▶ **Page extract**:
· · · · · · ·

R. N. Currey
Ralph Nixon "R.N." Currey (14 December 1907 – 18 November 2001) was a South African born poet, who wrote in English. He was born in Mafeking, South Africa. His father was an English Methodist minister who had come out with the British troops at the end of the Boer War. He attended Kingswood School, Bath and Wadham College, Oxford.[1] Currey married Stella Martin in 1932. He taught at the Royal Grammar, Colchester (1934–73).
He was called up in 1941 to the Royal Corps of Signals before transferring to the Royal Artillery where he received his commission. In 1945 T. S. Eliot wrote to him about his work This Other Planet, telling him that he though it was "the best war poetry in the correct sense of the term that I have seen in these past years".[2]
He died at home in Colchester, England.[3]
Works
- Tiresias, Oxford University, 1940
- Heavy Guns, New English Weekly, 1942
- The Poetry Magazine July 1944[4]
- This Other Planet, 1945
- Poems from India (Bombay, 1945) (London, 1946)

· · · · · · ·

▶ **Recorded data**:
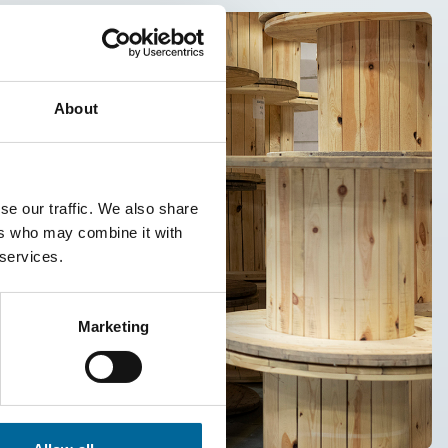
About
se our traffic. We also share
ers who may combine it with
 services.
Marketing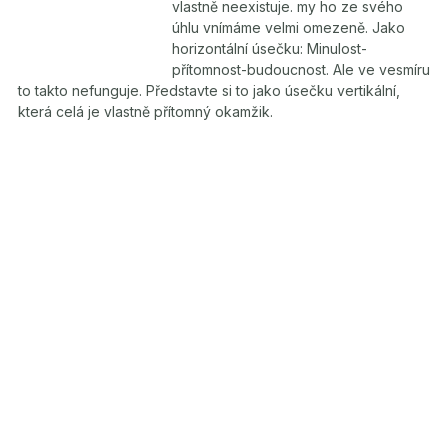
vlastně neexistuje. my ho ze svého
úhlu vnímáme velmi omezeně. Jako
horizontální úsečku: Minulost-
přítomnost-budoucnost. Ale ve vesmíru
to takto nefunguje. Představte si to jako úsečku vertikální,
která celá je vlastně přítomný okamžik.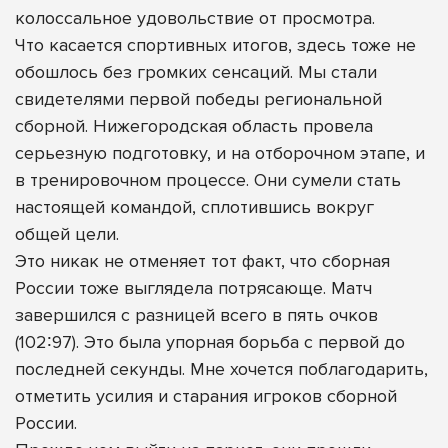
колоссальное удовольствие от просмотра.
Что касается спортивных итогов, здесь тоже не
обошлось без громких сенсаций. Мы стали
свидетелями первой победы региональной
сборной. Нижегородская область провела
серьезную подготовку, и на отборочном этапе, и
в тренировочном процессе. Они сумели стать
настоящей командой, сплотившись вокруг
общей цели.
Это никак не отменяет тот факт, что сборная
России тоже выглядела потрясающе. Матч
завершился с разницей всего в пять очков
(102∶97). Это была упорная борьба с первой до
последней секунды. Мне хочется поблагодарить,
отметить усилия и старания игроков сборной
России.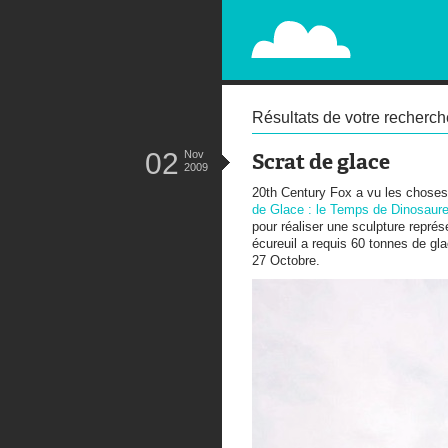
PAPERPLANE
STREET, AMBIENT, GUÉRILLA MA
Résultats de votre recherch
02
Nov
Scrat de glace
2009
20th Century Fox a vu les choses
de Glace : le Temps de Dinosaur
pour réaliser une sculpture représ
écureuil a requis 60 tonnes de gla
27 Octobre.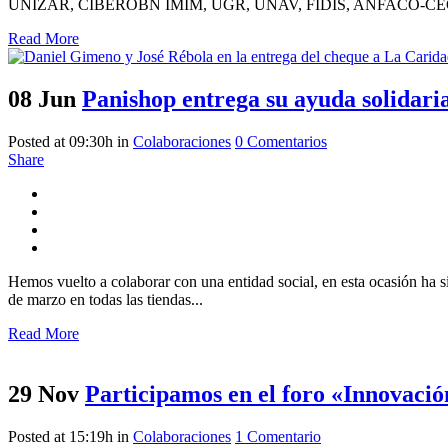
UNIZAR, CIBEROBN IMIM, UGR, UNAV, FIDIS, ANFACO-CECOPESC
Read More
08 Jun
Panishop entrega su ayuda solidari
Posted at 09:30h
in
Colaboraciones
0 Comentarios
Share
Hemos vuelto a colaborar con una entidad social, en esta ocasión ha s
de marzo en todas las tiendas...
Read More
29 Nov
Participamos en el foro «Innovaci
Posted at 15:19h
in
Colaboraciones
1 Comentario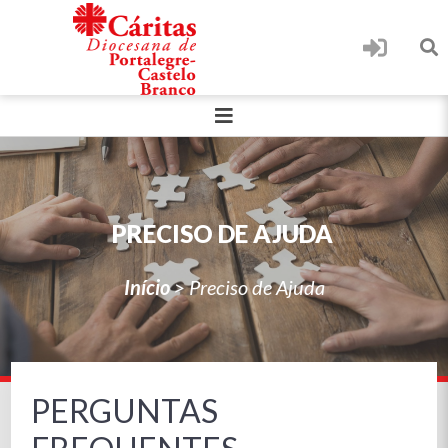
PRECISO DE AJUDA
Início
>
Preciso de Ajuda
PERGUNTAS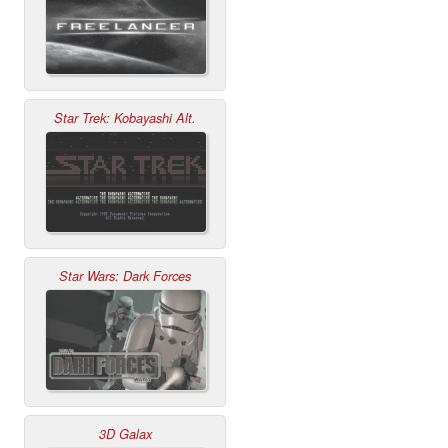
Star Trek: Kobayashi Alt.
Star Wars: Dark Forces
3D Galax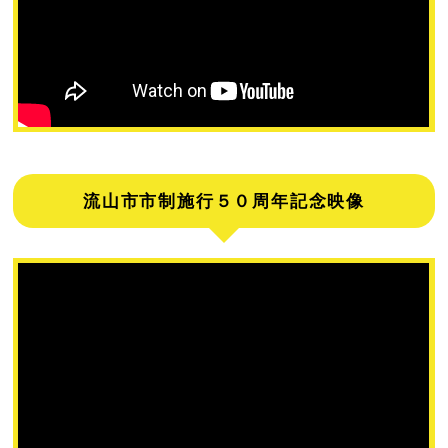
流山市市制施行５０周年記念映像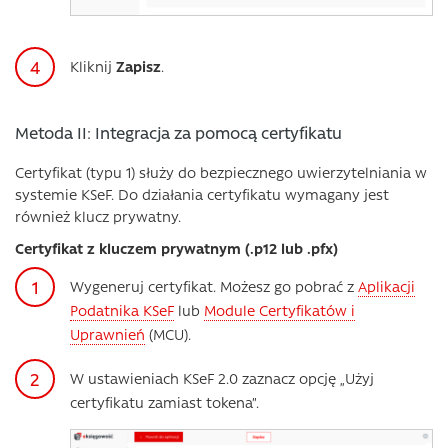
Kliknij
Zapisz
.
Metoda II: Integracja za pomocą certyfikatu
Certyfikat (typu 1) służy do bezpiecznego uwierzytelniania w
systemie KSeF. Do działania certyfikatu wymagany jest
również klucz prywatny.
Certyfikat z kluczem prywatnym (.p12 lub .pfx)
Wygeneruj certyfikat. Możesz go pobrać z
Aplikacji
Podatnika KSeF
lub
Module Certyfikatów i
Uprawnień
(MCU).
W ustawieniach KSeF 2.0 zaznacz opcję „Użyj
certyfikatu zamiast tokena”.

· · · · · · ·

▶ **Tasks to perform**:
a - In the biography of R. N. Currey, at which school did he teach from 1934 to 1973?
b - Please write a continuation of the biography of R. N. Currey, picking up after its final line.

▶ **Answers for the tasks**:
a - The Royal Grammar, Colchester.

b -
- Indian Landscape, Routledge, 1947
- Formal Spring, OUP, 1950
- Poets of the 1949-1945 War, British Council, 1951 (Longmans, 1967)[5]
- Letters of a Natal sheriff: Thomas Phipson, 1969
- The Africa We Knew, David Philip, 1973
- Vinnicombe's Trek, 1989[6]
- Collected Poems, James Currey publishers, 2001[7]
References
- ↑ "R.N. Currey". The Independent. Retrieved 1 June 2011.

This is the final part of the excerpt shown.